According to a 2020 report released by the NBS showed that 82.9 million Nigerians were living in poverty in 2019.
Also, while delivering the 19th convocation lecture of Nigeria Defence Academy, (NDA), Minister of Finance, Budget and National Planning, Mrs. Zainab Ahmed, said excruciating poverty in Nigeria was responsible for widespread insecurity.
Ahmed said there was a near-global consensus among world leaders, policy experts and academics that the fight against poverty was essential to ensuring global peace, security and stability.
“These mutually reinforcing phenomena have been coined the ‘doom spiral’; poverty is both a cause of insecurity and an outcome of it”, she added.
According to the NBS, then known as the Federal Office of Statistics, about 15% of the population was poor by 1960, rising to 28% in 1980.
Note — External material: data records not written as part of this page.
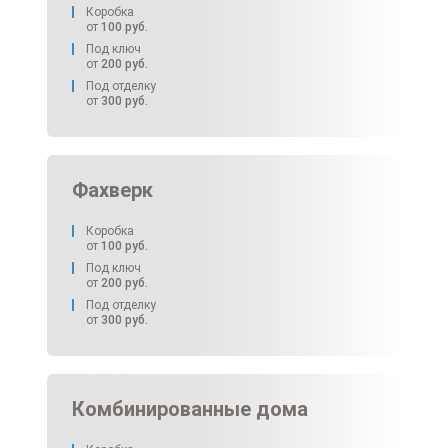
Коробка
от
100
руб.
Под ключ
от
200
руб.
Под отделку
от
300
руб.
Фахверк
Коробка
от
100
руб.
Под ключ
от
200
руб.
Под отделку
от
300
руб.
Комбинированные дома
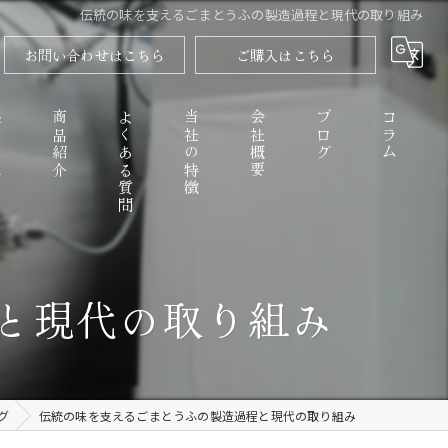
伝統の味を支えるごまとうふの製造過程と現代の取り組み
お問い合わせはこちら
ご購入はこちら
程
商品紹介
よくある質問
当社の特徴
会社概要
ブログ
コラム
高野山のごまとうふ
と現代の取り組み
精進料理
なめらか
グ
伝統の味を支えるごまとうふの製造過程と現代の取り組み
お取り寄せ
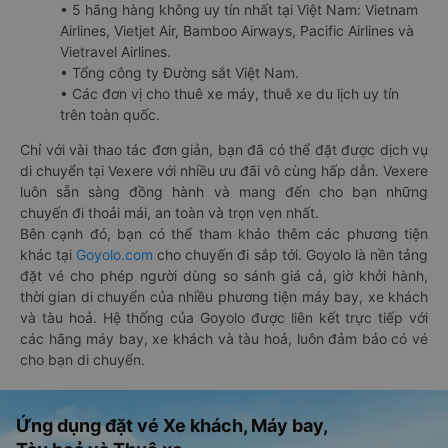
• 5 hãng hàng không uy tín nhất tại Việt Nam: Vietnam
Airlines, Vietjet Air, Bamboo Airways, Pacific Airlines và
Vietravel Airlines.
• Tổng công ty Đường sắt Việt Nam.
• Các đơn vị cho thuê xe máy, thuê xe du lịch uy tín
trên toàn quốc.
Chỉ với vài thao tác đơn giản, bạn đã có thể đặt được dịch vụ
di chuyển tại Vexere với nhiều ưu đãi vô cùng hấp dẫn. Vexere
luôn sẵn sàng đồng hành và mang đến cho bạn những
chuyến đi thoải mái, an toàn và trọn vẹn nhất.
Bên cạnh đó, bạn có thể tham khảo thêm các phương tiện
khác tại
Goyolo.com
cho chuyến đi sắp tới. Goyolo là nền tảng
đặt vé cho phép người dùng so sánh giá cả, giờ khởi hành,
thời gian di chuyển của nhiều phương tiện máy bay, xe khách
và tàu hoả. Hệ thống của Goyolo được liên kết trực tiếp với
các hãng máy bay, xe khách và tàu hoả, luôn đảm bảo có vé
cho bạn di chuyển.
Ứng dụng đặt vé Xe khách, Máy bay,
The latest report from Nigeria Employers Consultative Association, (NECA), also shows that the incidence of poverty rose by 10% between 2019 and 2020.
In the October 2020 report, NECA said the number of citizens in extreme poverty stood at 102 million, representing 50% of Nigeria’s estimated population of 205 million.
The World Bank also said that in June this year, 11 million additional Nigerians would fall into extreme poverty by 2022. Nigeria was ranked 39th place in average GDP growth during the period.
Similarly, the global auditing firm, PricewaterhouseCoopers (PwC) warned that if corruption was not dealt with immediately, it will cost Nigeria up to 37% of its GDP by 2030, amounting to nearly $2,000 per Nigerian resident by 2030.
Recent international investigations have alleged that both the 2015 and 2019 general elections were funded by bribe monies from crude oil merchants.